By Christine Thackeray
Last year I had my first two books published (well, I co-authored one with my sister.) In contrast, this year I finished three manuscripts and none of them has sold. One is in being considered by Deseret, and the other went to an editor who asked for a rewrite. (They want it half the length.) The third I wrote for a contest and am not sure what is the best road to take with that book.
It's the second ms. that I'd like to talk about. Honestly, this story was so engaging to me when I first wrote it. I thought it was brilliant and the moment that I finally typed the last sentence, the story seemed perfect. But a part of my knew at almost 90,000 words, it was too long.

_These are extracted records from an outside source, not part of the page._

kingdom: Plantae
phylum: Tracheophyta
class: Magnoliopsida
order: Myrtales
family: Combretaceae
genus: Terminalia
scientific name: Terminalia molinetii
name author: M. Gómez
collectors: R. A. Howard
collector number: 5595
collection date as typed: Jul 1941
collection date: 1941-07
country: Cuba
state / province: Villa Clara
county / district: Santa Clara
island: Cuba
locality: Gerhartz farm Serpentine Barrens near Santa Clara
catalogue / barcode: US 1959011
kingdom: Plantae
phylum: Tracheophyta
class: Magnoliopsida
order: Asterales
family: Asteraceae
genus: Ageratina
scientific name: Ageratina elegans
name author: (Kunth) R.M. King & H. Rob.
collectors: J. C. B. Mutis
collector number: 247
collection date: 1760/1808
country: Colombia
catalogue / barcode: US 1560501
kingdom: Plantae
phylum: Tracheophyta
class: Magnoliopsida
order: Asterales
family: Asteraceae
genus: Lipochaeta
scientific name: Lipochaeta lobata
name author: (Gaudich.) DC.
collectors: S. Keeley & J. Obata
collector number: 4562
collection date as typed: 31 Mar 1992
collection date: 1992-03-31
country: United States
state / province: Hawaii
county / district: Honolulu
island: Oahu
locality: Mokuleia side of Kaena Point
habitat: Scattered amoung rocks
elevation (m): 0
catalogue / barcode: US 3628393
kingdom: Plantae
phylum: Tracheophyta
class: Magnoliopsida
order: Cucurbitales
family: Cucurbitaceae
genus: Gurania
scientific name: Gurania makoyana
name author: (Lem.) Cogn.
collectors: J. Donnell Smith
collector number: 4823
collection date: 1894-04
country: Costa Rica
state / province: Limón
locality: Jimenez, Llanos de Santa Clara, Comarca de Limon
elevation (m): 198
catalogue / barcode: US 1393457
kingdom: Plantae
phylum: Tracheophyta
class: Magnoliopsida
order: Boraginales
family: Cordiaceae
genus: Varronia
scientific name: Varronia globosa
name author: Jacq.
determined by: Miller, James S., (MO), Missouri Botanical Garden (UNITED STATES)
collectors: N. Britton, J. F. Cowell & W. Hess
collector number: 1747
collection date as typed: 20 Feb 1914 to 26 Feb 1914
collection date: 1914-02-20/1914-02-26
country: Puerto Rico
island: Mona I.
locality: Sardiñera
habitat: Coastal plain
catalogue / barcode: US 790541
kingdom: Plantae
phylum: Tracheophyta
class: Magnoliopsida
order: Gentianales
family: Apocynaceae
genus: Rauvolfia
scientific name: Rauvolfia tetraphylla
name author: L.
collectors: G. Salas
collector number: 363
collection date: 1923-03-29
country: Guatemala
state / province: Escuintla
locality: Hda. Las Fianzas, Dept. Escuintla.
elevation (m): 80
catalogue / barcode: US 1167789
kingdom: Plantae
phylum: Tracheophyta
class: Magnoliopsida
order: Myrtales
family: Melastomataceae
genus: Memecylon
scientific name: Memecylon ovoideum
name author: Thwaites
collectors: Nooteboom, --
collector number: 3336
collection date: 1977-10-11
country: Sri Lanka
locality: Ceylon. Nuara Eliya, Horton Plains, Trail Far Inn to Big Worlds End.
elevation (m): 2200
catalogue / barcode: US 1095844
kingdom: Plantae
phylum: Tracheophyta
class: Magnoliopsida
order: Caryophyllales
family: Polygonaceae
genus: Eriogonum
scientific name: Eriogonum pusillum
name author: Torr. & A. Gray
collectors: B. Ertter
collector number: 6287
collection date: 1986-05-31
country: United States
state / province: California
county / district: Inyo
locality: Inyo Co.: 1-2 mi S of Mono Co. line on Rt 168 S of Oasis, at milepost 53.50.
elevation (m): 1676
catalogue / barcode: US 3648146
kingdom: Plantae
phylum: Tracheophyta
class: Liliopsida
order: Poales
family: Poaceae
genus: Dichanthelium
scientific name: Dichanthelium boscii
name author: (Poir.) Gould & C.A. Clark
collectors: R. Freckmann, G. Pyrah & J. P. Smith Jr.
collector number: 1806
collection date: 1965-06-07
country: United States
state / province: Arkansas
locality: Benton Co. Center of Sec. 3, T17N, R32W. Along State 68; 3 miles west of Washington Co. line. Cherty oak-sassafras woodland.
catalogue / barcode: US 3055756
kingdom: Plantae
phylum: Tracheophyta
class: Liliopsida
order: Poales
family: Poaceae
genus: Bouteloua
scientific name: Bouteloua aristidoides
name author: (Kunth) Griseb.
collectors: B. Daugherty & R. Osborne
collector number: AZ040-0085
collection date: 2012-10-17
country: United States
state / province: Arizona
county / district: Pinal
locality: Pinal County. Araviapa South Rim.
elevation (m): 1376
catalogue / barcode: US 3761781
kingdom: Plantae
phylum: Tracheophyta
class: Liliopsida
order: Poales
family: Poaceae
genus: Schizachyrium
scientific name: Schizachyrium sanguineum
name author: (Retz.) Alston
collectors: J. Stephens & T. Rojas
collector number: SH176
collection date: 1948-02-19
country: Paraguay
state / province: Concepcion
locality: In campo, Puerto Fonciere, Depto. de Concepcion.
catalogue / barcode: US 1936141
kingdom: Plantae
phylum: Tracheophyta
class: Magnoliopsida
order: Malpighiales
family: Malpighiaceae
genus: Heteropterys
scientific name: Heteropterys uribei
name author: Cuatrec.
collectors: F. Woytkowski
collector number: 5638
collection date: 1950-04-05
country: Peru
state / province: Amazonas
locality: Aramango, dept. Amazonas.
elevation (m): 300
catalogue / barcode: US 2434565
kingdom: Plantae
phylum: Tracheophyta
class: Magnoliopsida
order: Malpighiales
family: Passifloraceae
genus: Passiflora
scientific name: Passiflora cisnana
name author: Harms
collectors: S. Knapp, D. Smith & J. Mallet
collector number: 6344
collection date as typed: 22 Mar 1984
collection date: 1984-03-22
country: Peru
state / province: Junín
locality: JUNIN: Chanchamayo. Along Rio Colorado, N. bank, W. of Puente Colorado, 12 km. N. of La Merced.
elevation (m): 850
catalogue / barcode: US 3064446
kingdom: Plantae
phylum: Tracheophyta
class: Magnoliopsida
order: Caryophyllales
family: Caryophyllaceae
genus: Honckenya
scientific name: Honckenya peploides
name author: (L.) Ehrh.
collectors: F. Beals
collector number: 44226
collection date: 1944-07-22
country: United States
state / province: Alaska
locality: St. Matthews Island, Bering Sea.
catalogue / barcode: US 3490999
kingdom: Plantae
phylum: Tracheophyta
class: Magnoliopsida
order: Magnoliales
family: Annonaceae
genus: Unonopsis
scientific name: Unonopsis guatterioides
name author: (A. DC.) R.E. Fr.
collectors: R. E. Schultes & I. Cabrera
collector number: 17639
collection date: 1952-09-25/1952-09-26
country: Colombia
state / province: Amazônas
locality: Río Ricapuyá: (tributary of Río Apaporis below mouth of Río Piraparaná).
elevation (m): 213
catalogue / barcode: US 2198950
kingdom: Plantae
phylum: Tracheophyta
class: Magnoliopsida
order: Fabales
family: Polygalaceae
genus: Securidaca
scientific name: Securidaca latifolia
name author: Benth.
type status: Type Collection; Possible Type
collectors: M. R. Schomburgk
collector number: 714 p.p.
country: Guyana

I sent it in anyway and don't even think the editor read it. She told me that when it was around 60,000 words or less to send it back in. So I cut the subplots, took full, round characters and flattened them to stock, and in the end got down to 61,ooo words. I finished it up and sent it to my pre-readers. This week I got their feedback and two out of three of them said they were dissatisfied with how flat the characters were. They wanted more from them.
Well, there was more! Wonderful Monique told me that she wanted me to changed it and described the original almost word for word. So now it's back to the drawing board. Like Cinderella's ugly stepsisters I'm trying to shove this great story into a tiny glass slipper, and it just won't fit. Ugh. When do you just call it quits? BUT- the publisher wants the story and I believe if I can get it where it should be, they'll buy it.
The saddest part of all is that my brain is calling to my next project. I've ordered all this supplemental material, and I'm ready to roll- but I've got at least another 20 hours to go on my current WIP. I wish I could simply abandon it and move on, but I know I can't let it be orphaned at least not yet.
So back to the drawing board. I'll give it one more try and send it back to my editor. If she turns it down again, then I'll hold onto it and write my next project. Then when it becomes a bestseller, I'll dust this little orphan off and give it another try.
Do others of you have little orphan projects out there?